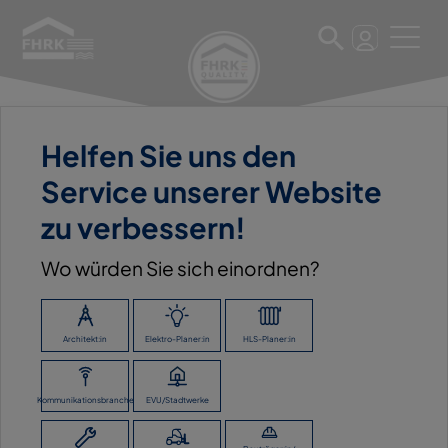
Helfen Sie uns den
11. März 2025
Service unserer Website
COLLIN KG ABEX
zu verbessern!
Wo würden Sie sich einordnen?
ZURÜCK ZUR ÜBERSICHT
Architekt:in
Elektro-Planer:in
HLS-Planer:in
Kommunikationsbranche
EVU/Stadtwerke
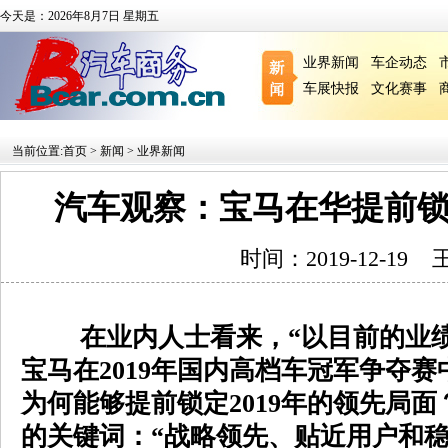
今天是：2026年8月7日 星期五
业界新闻
车企动态
车展快报
文化赛事
当前位置:
首页
>
新闻
>
业界新闻
汽车观察：宝马在华提前锁定
时间：2019-12-19
在业内人士看来，“以目前的业绩
宝马在2019年国内高档车冠军争夺
为何能够提前锁定2019年的领先局
的关键词：“战略领先、贴近用户和稳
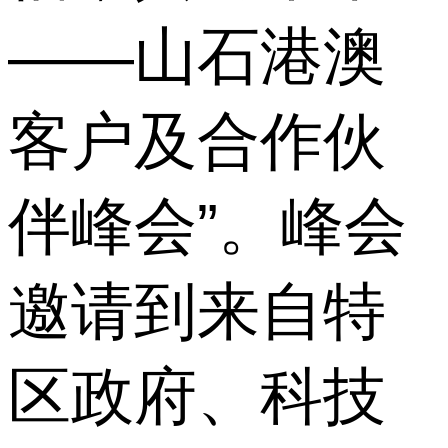
——山石港澳
客户及合作伙
伴峰会”。峰会
邀请到来自特
区政府、科技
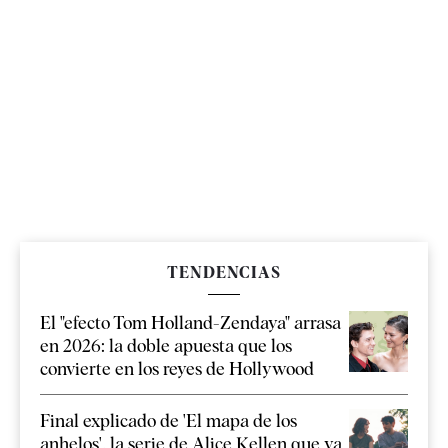
TENDENCIAS
El "efecto Tom Holland-Zendaya" arrasa
en 2026: la doble apuesta que los
convierte en los reyes de Hollywood
Final explicado de 'El mapa de los
anhelos', la serie de Alice Kellen que ya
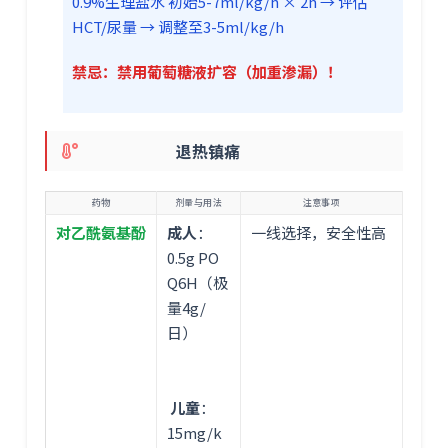
0.9%生理盐水 初始5-7ml/kg/h × 2h → 评估
HCT/尿量 → 调整至3-5ml/kg/h
禁忌：禁用葡萄糖液扩容（加重渗漏）！
退热镇痛
药物
剂量与用法
注意事项
对乙酰氨基酚
成人
：
一线选择，安全性高
0.5g PO
Q6H（极
量4g/
日）
儿童
：
15mg/k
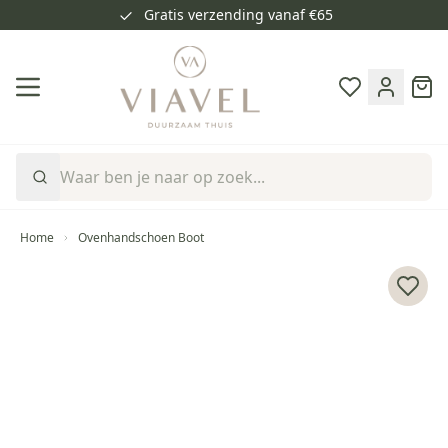
Gratis verzending vanaf €65
Ga naar de inhoud
Cart
Home
Ovenhandschoen Boot
Voeg 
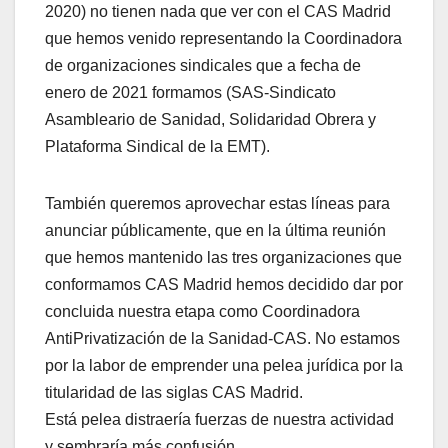
2020) no tienen nada que ver con el CAS Madrid
que hemos venido representando la Coordinadora
de organizaciones sindicales que a fecha de
enero de 2021 formamos (SAS-Sindicato
Asambleario de Sanidad, Solidaridad Obrera y
Plataforma Sindical de la EMT).
También queremos aprovechar estas líneas para
anunciar públicamente, que en la última reunión
que hemos mantenido las tres organizaciones que
conformamos CAS Madrid hemos decidido dar por
concluida nuestra etapa como Coordinadora
AntiPrivatización de la Sanidad-CAS. No estamos
por la labor de emprender una pelea jurídica por la
titularidad de las siglas CAS Madrid.
Está pelea distraería fuerzas de nuestra actividad
y sembraría más confusión.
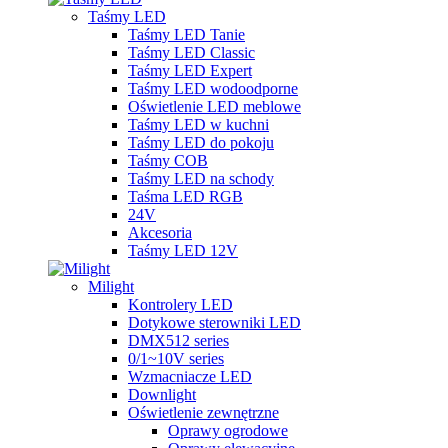
Taśmy LED
Taśmy LED Tanie
Taśmy LED Classic
Taśmy LED Expert
Taśmy LED wodoodporne
Oświetlenie LED meblowe
Taśmy LED w kuchni
Taśmy LED do pokoju
Taśmy COB
Taśmy LED na schody
Taśma LED RGB
24V
Akcesoria
Taśmy LED 12V
Milight
Kontrolery LED
Dotykowe sterowniki LED
DMX512 series
0/1~10V series
Wzmacniacze LED
Downlight
Oświetlenie zewnętrzne
Oprawy ogrodowe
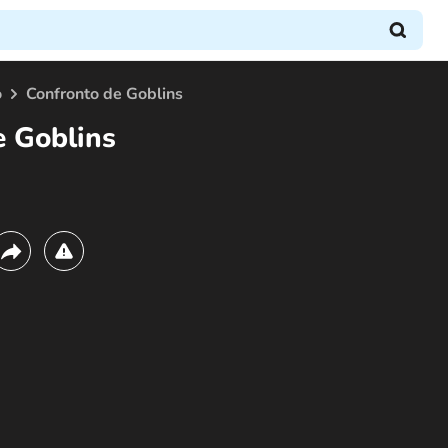
o
Confronto de Goblins
e Goblins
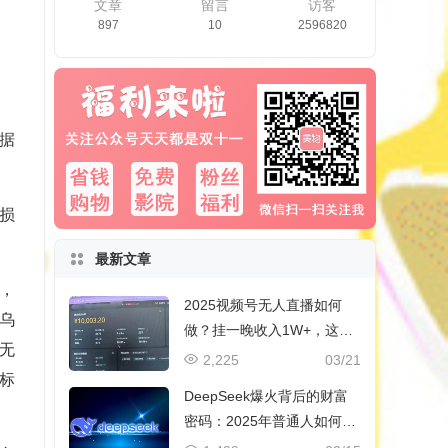
文章
留言
访客
897
10
2596820
据
损
最新文章
，
2025视频号无人直播如何
乌
做？挂一晚收入1W+，这份
无
教程，小白可做~
2,225
03/21
标
DeepSeek爆火背后的财富
密码：2025年普通人如何抓
住AI创业风口？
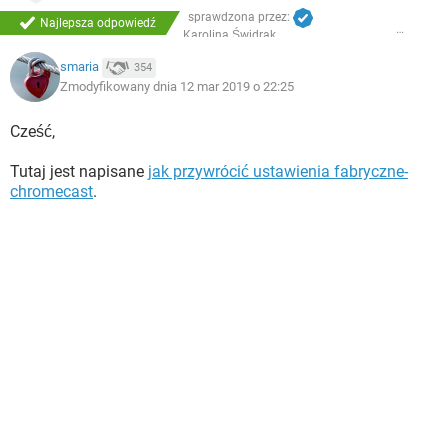
sprawdzona przez:
Najlepsza odpowiedź
Karolina Świdrak
smaria
354
Zmodyfikowany dnia 12 mar 2019 o 22:25
Cześć,
Tutaj jest napisane
jak przywrócić ustawienia fabryczne-
chromecast
.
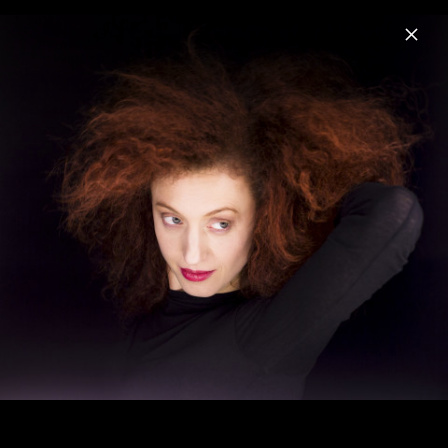
Menu
MarieMarie
Home
News
Musik
Videos
Fotos
Biografie
MarieMarie - O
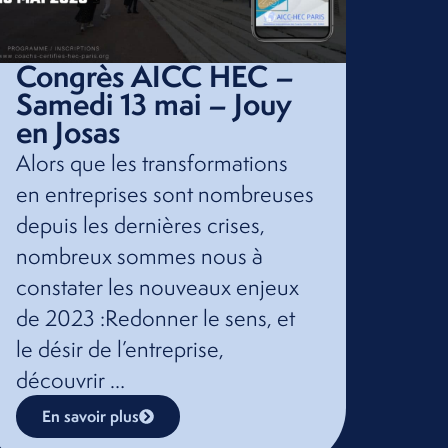
Congrès AICC HEC –
Samedi 13 mai – Jouy
en Josas
Alors que les transformations
en entreprises sont nombreuses
depuis les dernières crises,
nombreux sommes nous à
constater les nouveaux enjeux
de 2023 :Redonner le sens, et
le désir de l’entreprise,
découvrir …
En savoir plus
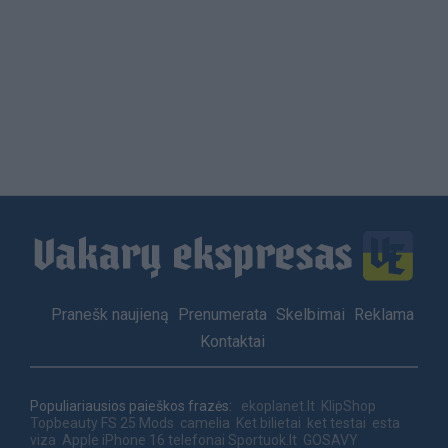
Load
More
Footer
Pranešk naujieną
Prenumerata
Skelbimai
Reklama
menu
Kontaktai
Populiariausios paieškos frazės:
ekoplanet.lt
KlipShop
Topbeauty
FS 25 Mods
camelia
Ket bilietai
ket testai
esta
viza
Apple iPhone 16 telefonai
Sportuok.lt
GOSAVY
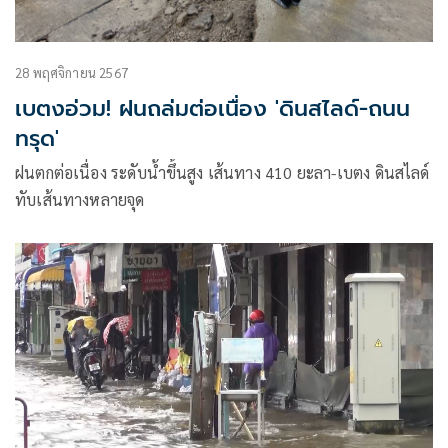
28 พฤศจิกายน 2567
เบตงอ่วม! ฝนถล่มต่อเนื่อง 'ดินสไลด์-ถนน
ทรุด'
ฝนตกต่อเนื่อง ระดับน้ำขึ้นสูง เส้นทาง 410 ยะลา-เบตง ดินสไลด์
ทับเส้นทางหลายจุด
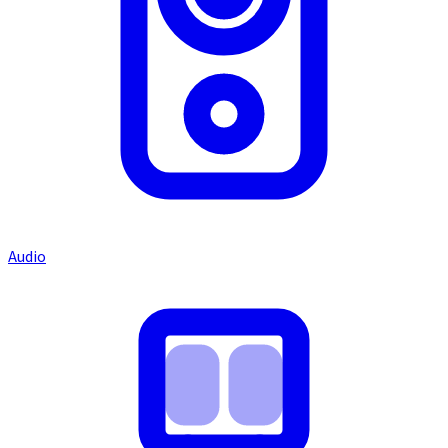
Audio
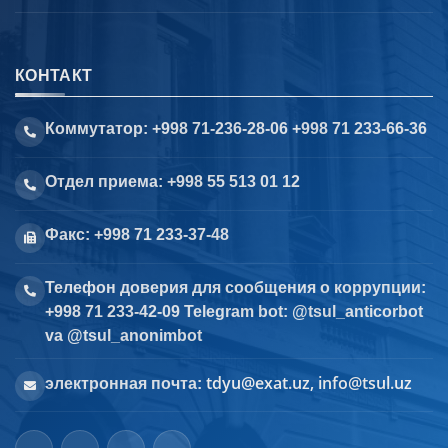
КОНТАКТ
Коммутатор: +998 71-236-28-06 +998 71 233-66-36
Отдел приема: +998 55 513 01 12
Факс: +998 71 233-37-48
Телефон доверия для сообщения о коррупции:
+998 71 233-42-09 Telegram bot: @tsul_anticorbot
va @tsul_anonimbot
tdyu@exat.uz, info@tsul.uz
электронная почта:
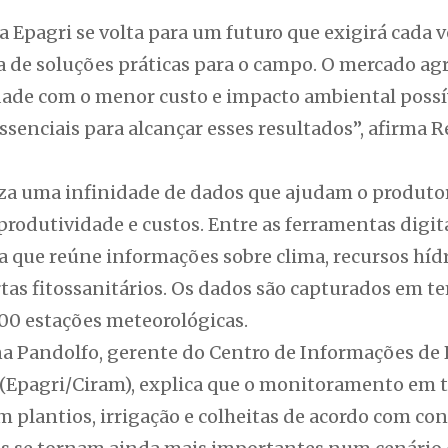
a Epagri se volta para um futuro que exigirá cada 
a de soluções práticas para o campo. O mercado ag
ade com o menor custo e impacto ambiental possíve
ssenciais para alcançar esses resultados”, afirma R
iza uma infinidade de dados que ajudam o produtor
rodutividade e custos. Entre as ferramentas digita
 que reúne informações sobre clima, recursos hídr
tas fitossanitários. Os dados são capturados em te
00 estações meteorológicas.
na Pandolfo, gerente do Centro de Informações de
(Epagri/Ciram), explica que o monitoramento em 
 plantios, irrigação e colheitas de acordo com con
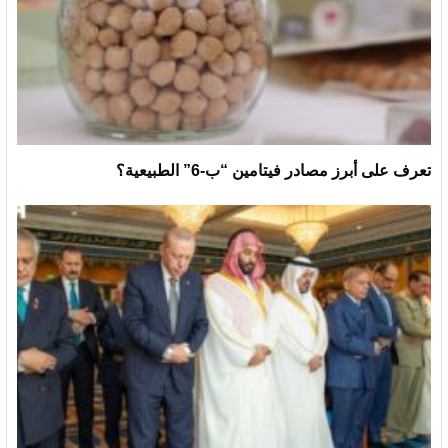
تعرف على أبرز مصادر فيتامين “ب-6” الطبيعية؟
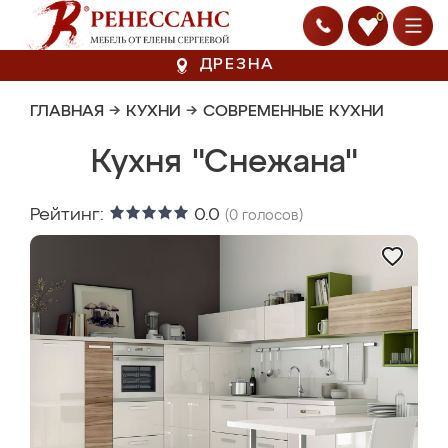
0
ДРЕЗНА
ГЛАВНАЯ
→
КУХНИ
→
СОВРЕМЕННЫЕ КУХНИ
Кухня "Снежана"
Рейтинг:
0.0
(
0
голосов)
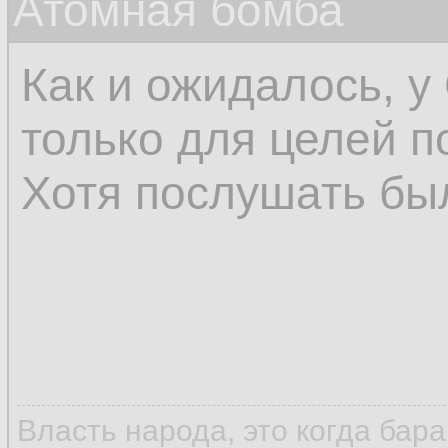
Атомная бомба
Как и ожидалось, 
только для целей п
Хотя послушать бы
Власть народа, это когда бар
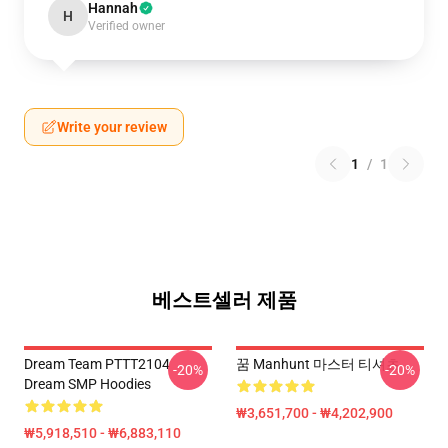
Hannah
H
Verified owner
Write your review
1
/
1
베스트셀러 제품
Dream Team PTTT2104
꿈 Manhunt 마스터 티셔츠
-20%
-20%
Dream SMP Hoodies
₩3,651,700 - ₩4,202,900
₩5,918,510 - ₩6,883,110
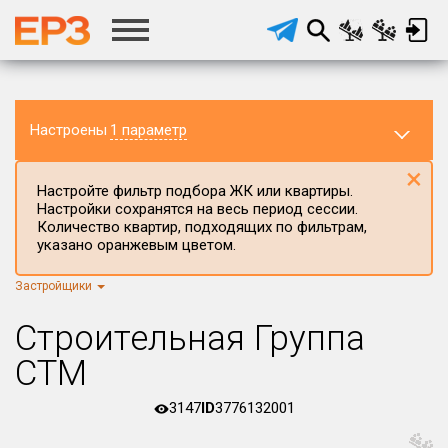
Настроены
1 параметр
×
Настройте фильтр подбора ЖК или квартиры.
Настройки сохранятся на весь период сессии.
Количество квартир, подходящих по фильтрам,
указано оранжевым цветом.
Застройщики
Регион ЖК
Красноярский край
×
Строительная Группа
Район в регионе
СТМ
Все
3147
ID
3776132001
Населённый пункт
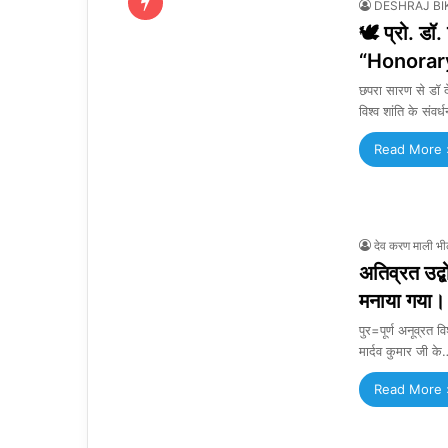
DESHRAJ BI
🕊️ प्रो. डॉ
“Honorar
छपरा सारण से डॉ द
विश्व शांति के संवर
Read More 
देव करण माली भी
अतिव्रत उद्ब
मनाया गया।
पुर=पूर्ण अनूव्रत व
मार्दव कुमार जी क
Read More 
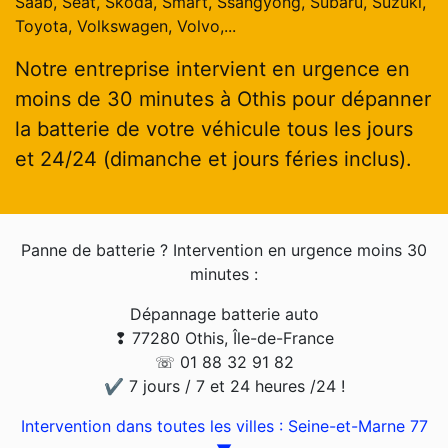
Saab, Seat, Skoda, Smart, Ssangyong, Subaru, Suzuki,
Toyota, Volkswagen, Volvo,...
Notre entreprise intervient en urgence en
moins de 30 minutes à Othis pour dépanner
la batterie de votre véhicule tous les jours
et 24/24 (dimanche et jours féries inclus).
Panne de batterie ? Intervention en urgence moins 30
minutes :
Dépannage batterie auto
❢ 77280 Othis, Île-de-France
☏ 01 88 32 91 82
✔ 7 jours / 7 et 24 heures /24 !
Intervention dans toutes les villes : Seine-et-Marne 77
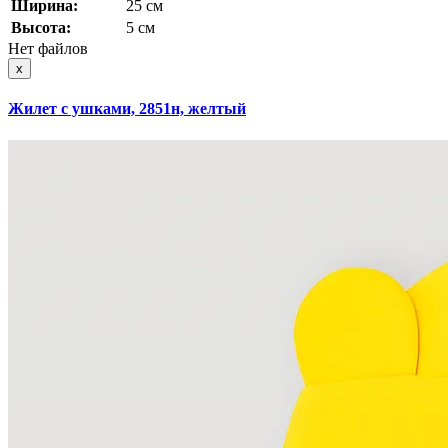
Ширина:
25 см
Высота:
5 см
Нет файлов
x
Жилет с ушками, 2851н, желтый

━━━━━━━━━━━━━━━━

Reproduce the text of all the items above word for word, leaving the pictures out of your answer.

Helfen Sie uns den
11. März 2025
Service unserer Website
COLLIN KG ABEX
zu verbessern!
Wo würden Sie sich einordnen?
ZURÜCK ZUR ÜBERSICHT
Architekt:in
Elektro-Planer:in
HLS-Planer:in
Kommunikationsbranche
EVU/Stadtwerke
今天是：2026年8月7日 星期五
业界新闻
车企动态
车展快报
文化赛事
当前位置:
首页
>
新闻
>
业界新闻
汽车观察：宝马在华提前锁定
时间：2019-12-19
在业内人士看来，“以目前的业绩
宝马在2019年国内高档车冠军争夺
为何能够提前锁定2019年的领先局
的关键词：“战略领先、贴近用户和稳
——山石港澳
客户及合作伙
伴峰会”。峰会
邀请到来自特
区政府、科技
TENDENCIAS
El "efecto Tom Holland-Zendaya" arrasa
en 2026: la doble apuesta que los
convierte en los reyes de Hollywood
Final explicado de 'El mapa de los
anhelos', la serie de Alice Kellen que ya
0.9%生理盐水 初始5-7ml/kg/h × 2h → 评估
HCT/尿量 → 调整至3-5ml/kg/h
禁忌：禁用葡萄糖液扩容（加重渗漏）！
退热镇痛
药物
剂量与用法
注意事项
对乙酰氨基酚
成人
：
一线选择，安全性高
0.5g PO
Q6H（极
量4g/
日）
儿童
：
15mg/k
Gratis verzending vanaf €65
Ga naar de inhoud
Cart
Home
Ovenhandschoen Boot
Voeg 
2020) no tienen nada que ver con el CAS Madrid
que hemos venido representando la Coordinadora
de organizaciones sindicales que a fecha de
enero de 2021 formamos (SAS-Sindicato
Asambleario de Sanidad, Solidaridad Obrera y
Plataforma Sindical de la EMT).
También queremos aprovechar estas líneas para
anunciar públicamente, que en la última reunión
que hemos mantenido las tres organizaciones que
conformamos CAS Madrid hemos decidido dar por
concluida nuestra etapa como Coordinadora
AntiPrivatización de la Sanidad-CAS. No estamos
por la labor de emprender una pelea jurídica por la
titularidad de las siglas CAS Madrid.
Está pelea distraería fuerzas de nuestra actividad
y sembraría más confusión.
Taśmy LED
Taśmy LED Tanie
Taśmy LED Classic
Taśmy LED Expert
Taśmy LED wodoodporne
Oświetlenie LED meblowe
Taśmy LED w kuchni
Taśmy LED do pokoju
Taśmy COB
Taśmy LED na schody
Taśma LED RGB
24V
Akcesoria
Taśmy LED 12V
Milight
Kontrolery LED
Dotykowe sterowniki LED
DMX512 series
0/1~10V series
Wzmacniacze LED
Downlight
Oświetlenie zewnętrzne
Oprawy ogrodowe
o
Confronto de Goblins
e Goblins
文章
留言
访客
897
10
2596820
据
损
最新文章
，
2025视频号无人直播如何
乌
做？挂一晚收入1W+，这份
无
教程，小白可做~
2,225
03/21
标
DeepSeek爆火背后的财富
密码：2025年普通人如何抓
住AI创业风口？
sprawdzona przez:
Najlepsza odpowiedź
Karolina Świdrak
smaria
354
Zmodyfikowany dnia 12 mar 2019 o 22:25
Cześć,
Tutaj jest napisane
jak przywrócić ustawienia fabryczne-
chromecast
.
Menu
MarieMarie
Home
News
Musik
Videos
Fotos
Biografie
MarieMarie - O
Congrès AICC HEC –
Samedi 13 mai – Jouy
en Josas
Alors que les transformations
en entreprises sont nombreuses
depuis les dernières crises,
nombreux sommes nous à
constater les nouveaux enjeux
de 2023 :Redonner le sens, et
le désir de l’entreprise,
découvrir …
En savoir plus
Load
More
Footer
Pranešk naujieną
Prenumerata
Skelbimai
Reklama
menu
Kontaktai
Populiariausios paieškos frazės:
ekoplanet.lt
KlipShop
Topbeauty
FS 25 Mods
camelia
Ket bilietai
ket testai
esta
viza
Apple iPhone 16 telefonai
Sportuok.lt
GOSAVY
28 พฤศจิกายน 2567
เบตงอ่วม! ฝนถล่มต่อเนื่อง 'ดินสไลด์-ถนน
ทรุด'
ฝนตกต่อเนื่อง ระดับน้ำขึ้นสูง เส้นทาง 410 ยะลา-เบตง ดินสไลด์
ทับเส้นทางหลายจุด
Audio
КОНТАКТ
Коммутатор: +998 71-236-28-06 +998 71 233-66-36
Отдел приема: +998 55 513 01 12
Факс: +998 71 233-37-48
Телефон доверия для сообщения о коррупции:
+998 71 233-42-09 Telegram bot: @tsul_anticorbot
va @tsul_anonimbot
tdyu@exat.uz, info@tsul.uz
электронная почта:
a Epagri se volta para um futuro que exigirá cada 
a de soluções práticas para o campo. O mercado ag
ade com o menor custo e impacto ambiental possíve
ssenciais para alcançar esses resultados”, afirma R
iza uma infinidade de dados que ajudam o produtor
rodutividade e custos. Entre as ferramentas digita
 que reúne informações sobre clima, recursos hídr
tas fitossanitários. Os dados são capturados em te
00 estações meteorológicas.
na Pandolfo, gerente do Centro de Informações de
(Epagri/Ciram), explica que o monitoramento em 
 plantios, irrigação e colheitas de acordo com con
تعرف على أبرز مصادر فيتامين “ب-6” الطبيعية؟
0
ДРЕЗНА
ГЛАВНАЯ
→
КУХНИ
→
СОВРЕМЕННЫЕ КУХНИ
Кухня "Снежана"
Рейтинг:
0.0
(
0
голосов)
Атомная бомба
Как и ожидалось, 
только для целей п
Хотя послушать бы
Власть народа, это когда бар
Hannah
H
Verified owner
Write your review
1
/
1
베스트셀러 제품
Dream Team PTTT2104
꿈 Manhunt 마스터 티셔츠
-20%
-20%
Dream SMP Hoodies
₩3,651,700 - ₩4,202,900
₩5,918,510 - ₩6,883,110
Настроены
1 параметр
×
Настройте фильтр подбора ЖК или квартиры.
Настройки сохранятся на весь период сессии.
Количество квартир, подходящих по фильтрам,
указано оранжевым цветом.
Застройщики
Регион ЖК
Красноярский край
×
Строительная Группа
Район в регионе
СТМ
Все
3147
ID
3776132001
Населённый пункт
DESHRAJ BI
🕊️ प्रो. डॉ
“Honorar
छपरा सारण से डॉ द
विश्व शांति के संवर
Read More 
देव करण माली भी
अतिव्रत उद्ब
मनाया गया।
पुर=पूर्ण अनूव्रत व
मार्दव कुमार जी क
Read More 
Saab, Seat, Skoda, Smart, Ssangyong, Subaru, Suzuki,
Toyota, Volkswagen, Volvo,...
Notre entreprise intervient en urgence en
moins de 30 minutes à Othis pour dépanner
la batterie de votre véhicule tous les jours
et 24/24 (dimanche et jours féries inclus).
Panne de batterie ? Intervention en urgence moins 30
minutes :
Dépannage batterie auto
❢ 77280 Othis, Île-de-France
☏ 01 88 32 91 82
✔ 7 jours / 7 et 24 heures /24 !
Intervention dans toutes les villes : Seine-et-Marne 77
Ширина:
25 см
Высота:
5 см
Нет файлов
x
Жилет с ушками, 2851н, желтый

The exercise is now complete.